• _Instructions for the task_: Report each line of the material that contains the string "kern", copying every such line in full. Count a line only if the letters match in case.

• _Collected data entries_:
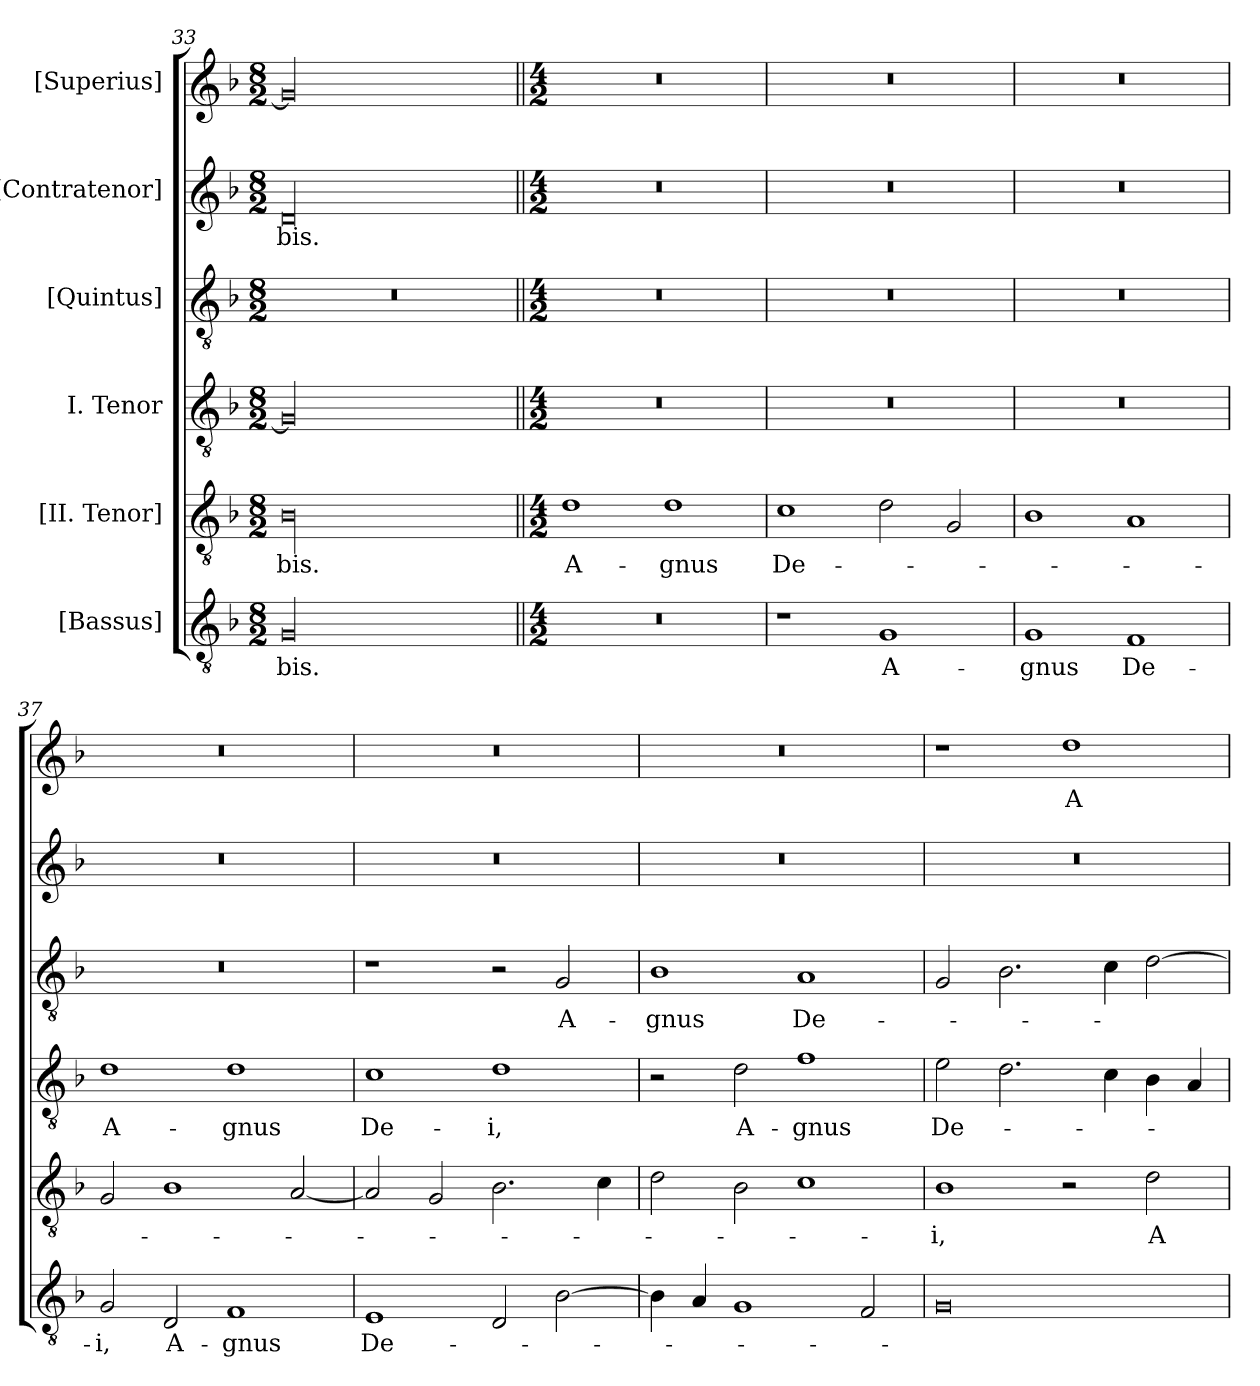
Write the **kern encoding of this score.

**kern	**text	**kern	**text	**kern	**text	**kern	**text	**kern	**text	**kern	**text
*part6	*part6	*part5	*part5	*part4	*part4	*part3	*part3	*part2	*part2	*part1	*part1
*staff6	*staff6	*staff5	*staff5	*staff4	*staff4	*staff3	*staff3	*staff2	*staff2	*staff1	*staff1
*I"[Bassus]	*	*I"[II. Tenor]	*	*I"I. Tenor	*	*I"[Quintus]	*	*I"[Contratenor]	*	*I"[Superius]	*
*clefGv2	*	*clefGv2	*	*clefGv2	*	*clefGv2	*	*clefG2	*	*clefG2	*
*k[b-]	*	*k[b-]	*	*k[b-]	*	*k[b-]	*	*k[b-]	*	*k[b-]	*
*M8/2	*	*M8/2	*	*M8/2	*	*M8/2	*	*M8/2	*	*M8/2	*
=33	=33	=33	=33	=33	=33	=33	=33	=33	=33	=33	=33
00G/	-bis.	00B-\	-bis.	00G/]	.	00r	.	00d/	-bis.	00g/]	.
=34||	=34||	=34||	=34||	=34||	=34||	=34||	=34||	=34||	=34||	=34||	=34||
*M4/2	*	*M4/2	*	*M4/2	*	*M4/2	*	*M4/2	*	*M4/2	*
0r	.	1d\	A-	0r	.	0r	.	0r	.	0r	.
.	.	1d\	-gnus	.	.	.	.	.	.	.	.
=35	=35	=35	=35	=35	=35	=35	=35	=35	=35	=35	=35
1r	.	1c\	De-	0r	.	0r	.	0r	.	0r	.
1G/	A-	2d\	.	.	.	.	.	.	.	.	.
.	.	2G/	.	.	.	.	.	.	.	.	.
=36	=36	=36	=36	=36	=36	=36	=36	=36	=36	=36	=36
1G/	-gnus	1B-\	.	0r	.	0r	.	0r	.	0r	.
1F/	De-	1A/	.	.	.	.	.	.	.	.	.
=37	=37	=37	=37	=37	=37	=37	=37	=37	=37	=37	=37
2G/	-i,	2G/	.	1d\	A-	0r	.	0r	.	0r	.
2D/	A-	1B-\	.	.	.	.	.	.	.	.	.
1F/	-gnus	.	.	1d\	-gnus	.	.	.	.	.	.
.	.	[2A/	.	.	.	.	.	.	.	.	.
=38	=38	=38	=38	=38	=38	=38	=38	=38	=38	=38	=38
1E/	De-	2A/]	.	1c\	De-	1r	.	0r	.	0r	.
.	.	2G/	.	.	.	.	.	.	.	.	.
2D/	.	2.B-\	.	1d\	-i,	2r	.	.	.	.	.
[2B-\	.	.	.	.	.	2G/	A-	.	.	.	.
.	.	4c\	.	.	.	.	.	.	.	.	.
=39	=39	=39	=39	=39	=39	=39	=39	=39	=39	=39	=39
4B-\]	.	2d\	.	2r	.	1B-\	-gnus	0r	.	0r	.
4A/	.	.	.	.	.	.	.	.	.	.	.
1G/	.	2B-\	.	2d\	A-	.	.	.	.	.	.
.	.	1c\	.	1f\	-gnus	1A/	De-	.	.	.	.
2F/	.	.	.	.	.	.	.	.	.	.	.
=40	=40	=40	=40	=40	=40	=40	=40	=40	=40	=40	=40
0G/	.	1B-\	-i,	2e\	De-	2G/	.	0r	.	1r	.
.	.	.	.	2.d\	.	2.B-\	.	.	.	.	.
.	.	2r	.	.	.	.	.	.	.	1dd\	A-
.	.	.	.	4c\	.	4c\	.	.	.	.	.
.	.	2d\	A-	4B-\	.	[2d\	.	.	.	.	.
.	.	.	.	4A/	.	.	.	.	.	.	.
=	=	=	=	=	=	=	=	=	=	=	=
*-	*-	*-	*-	*-	*-	*-	*-	*-	*-	*-	*-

• _Written solution_:
Write the **kern encoding of this score.
**kern	**text	**kern	**text	**kern	**text	**kern	**text	**kern	**text	**kern	**text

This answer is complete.